YOUR ASSIGNMENT » Repeat each line of the material exactly.
*** Opening DATA FOR THE TASK ***
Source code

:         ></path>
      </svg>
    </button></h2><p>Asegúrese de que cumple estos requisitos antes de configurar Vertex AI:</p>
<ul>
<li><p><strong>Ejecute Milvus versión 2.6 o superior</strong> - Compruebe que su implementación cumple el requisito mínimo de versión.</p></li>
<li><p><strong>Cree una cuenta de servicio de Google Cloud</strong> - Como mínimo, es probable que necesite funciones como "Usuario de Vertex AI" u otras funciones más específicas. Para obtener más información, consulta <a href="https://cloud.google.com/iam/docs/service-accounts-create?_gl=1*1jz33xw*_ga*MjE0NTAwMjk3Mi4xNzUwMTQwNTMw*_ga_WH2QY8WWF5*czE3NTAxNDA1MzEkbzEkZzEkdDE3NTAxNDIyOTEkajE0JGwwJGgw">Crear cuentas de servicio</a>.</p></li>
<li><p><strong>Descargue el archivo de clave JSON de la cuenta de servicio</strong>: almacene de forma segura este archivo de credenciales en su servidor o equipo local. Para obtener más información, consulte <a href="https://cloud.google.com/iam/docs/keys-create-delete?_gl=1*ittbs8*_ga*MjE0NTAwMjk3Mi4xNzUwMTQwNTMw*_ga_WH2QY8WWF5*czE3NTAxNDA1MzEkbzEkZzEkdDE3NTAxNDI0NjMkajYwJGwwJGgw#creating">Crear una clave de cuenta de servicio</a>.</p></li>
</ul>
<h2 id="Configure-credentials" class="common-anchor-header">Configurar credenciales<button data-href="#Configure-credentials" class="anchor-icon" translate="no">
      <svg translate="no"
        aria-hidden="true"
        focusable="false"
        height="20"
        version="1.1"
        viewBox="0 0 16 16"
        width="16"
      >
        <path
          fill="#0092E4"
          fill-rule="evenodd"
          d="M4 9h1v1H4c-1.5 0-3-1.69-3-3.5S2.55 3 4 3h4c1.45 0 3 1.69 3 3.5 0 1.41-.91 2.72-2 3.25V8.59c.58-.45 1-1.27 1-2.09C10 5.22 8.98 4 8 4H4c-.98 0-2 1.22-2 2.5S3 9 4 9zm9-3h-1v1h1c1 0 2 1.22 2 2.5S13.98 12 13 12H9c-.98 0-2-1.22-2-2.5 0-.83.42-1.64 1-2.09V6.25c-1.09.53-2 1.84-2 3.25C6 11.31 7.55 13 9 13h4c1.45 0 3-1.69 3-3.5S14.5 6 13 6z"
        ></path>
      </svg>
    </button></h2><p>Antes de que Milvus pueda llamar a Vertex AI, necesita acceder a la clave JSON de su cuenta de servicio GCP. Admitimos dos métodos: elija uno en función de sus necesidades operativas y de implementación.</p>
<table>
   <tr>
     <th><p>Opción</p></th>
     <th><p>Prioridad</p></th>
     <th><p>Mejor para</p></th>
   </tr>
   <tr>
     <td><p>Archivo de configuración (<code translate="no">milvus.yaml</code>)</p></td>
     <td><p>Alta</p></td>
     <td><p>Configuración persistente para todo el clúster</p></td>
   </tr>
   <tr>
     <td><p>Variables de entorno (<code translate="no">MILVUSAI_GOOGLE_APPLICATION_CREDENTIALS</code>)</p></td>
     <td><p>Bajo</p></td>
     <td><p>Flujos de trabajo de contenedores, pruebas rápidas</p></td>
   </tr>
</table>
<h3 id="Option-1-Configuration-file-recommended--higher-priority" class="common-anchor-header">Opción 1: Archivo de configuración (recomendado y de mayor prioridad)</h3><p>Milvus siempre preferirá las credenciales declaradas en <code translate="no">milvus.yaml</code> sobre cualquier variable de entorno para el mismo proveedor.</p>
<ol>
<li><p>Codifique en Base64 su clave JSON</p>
*** Closing DATA FOR THE TASK ***
ANSWER »
Source code

:         ></path>
      </svg>
    </button></h2><p>Asegúrese de que cumple estos requisitos antes de configurar Vertex AI:</p>
<ul>
<li><p><strong>Ejecute Milvus versión 2.6 o superior</strong> - Compruebe que su implementación cumple el requisito mínimo de versión.</p></li>
<li><p><strong>Cree una cuenta de servicio de Google Cloud</strong> - Como mínimo, es probable que necesite funciones como "Usuario de Vertex AI" u otras funciones más específicas. Para obtener más información, consulta <a href="https://cloud.google.com/iam/docs/service-accounts-create?_gl=1*1jz33xw*_ga*MjE0NTAwMjk3Mi4xNzUwMTQwNTMw*_ga_WH2QY8WWF5*czE3NTAxNDA1MzEkbzEkZzEkdDE3NTAxNDIyOTEkajE0JGwwJGgw">Crear cuentas de servicio</a>.</p></li>
<li><p><strong>Descargue el archivo de clave JSON de la cuenta de servicio</strong>: almacene de forma segura este archivo de credenciales en su servidor o equipo local. Para obtener más información, consulte <a href="https://cloud.google.com/iam/docs/keys-create-delete?_gl=1*ittbs8*_ga*MjE0NTAwMjk3Mi4xNzUwMTQwNTMw*_ga_WH2QY8WWF5*czE3NTAxNDA1MzEkbzEkZzEkdDE3NTAxNDI0NjMkajYwJGwwJGgw#creating">Crear una clave de cuenta de servicio</a>.</p></li>
</ul>
<h2 id="Configure-credentials" class="common-anchor-header">Configurar credenciales<button data-href="#Configure-credentials" class="anchor-icon" translate="no">
      <svg translate="no"
        aria-hidden="true"
        focusable="false"
        height="20"
        version="1.1"
        viewBox="0 0 16 16"
        width="16"
      >
        <path
          fill="#0092E4"
          fill-rule="evenodd"
          d="M4 9h1v1H4c-1.5 0-3-1.69-3-3.5S2.55 3 4 3h4c1.45 0 3 1.69 3 3.5 0 1.41-.91 2.72-2 3.25V8.59c.58-.45 1-1.27 1-2.09C10 5.22 8.98 4 8 4H4c-.98 0-2 1.22-2 2.5S3 9 4 9zm9-3h-1v1h1c1 0 2 1.22 2 2.5S13.98 12 13 12H9c-.98 0-2-1.22-2-2.5 0-.83.42-1.64 1-2.09V6.25c-1.09.53-2 1.84-2 3.25C6 11.31 7.55 13 9 13h4c1.45 0 3-1.69 3-3.5S14.5 6 13 6z"
        ></path>
      </svg>
    </button></h2><p>Antes de que Milvus pueda llamar a Vertex AI, necesita acceder a la clave JSON de su cuenta de servicio GCP. Admitimos dos métodos: elija uno en función de sus necesidades operativas y de implementación.</p>
<table>
   <tr>
     <th><p>Opción</p></th>
     <th><p>Prioridad</p></th>
     <th><p>Mejor para</p></th>
   </tr>
   <tr>
     <td><p>Archivo de configuración (<code translate="no">milvus.yaml</code>)</p></td>
     <td><p>Alta</p></td>
     <td><p>Configuración persistente para todo el clúster</p></td>
   </tr>
   <tr>
     <td><p>Variables de entorno (<code translate="no">MILVUSAI_GOOGLE_APPLICATION_CREDENTIALS</code>)</p></td>
     <td><p>Bajo</p></td>
     <td><p>Flujos de trabajo de contenedores, pruebas rápidas</p></td>
   </tr>
</table>
<h3 id="Option-1-Configuration-file-recommended--higher-priority" class="common-anchor-header">Opción 1: Archivo de configuración (recomendado y de mayor prioridad)</h3><p>Milvus siempre preferirá las credenciales declaradas en <code translate="no">milvus.yaml</code> sobre cualquier variable de entorno para el mismo proveedor.</p>
<ol>
<li><p>Codifique en Base64 su clave JSON</p>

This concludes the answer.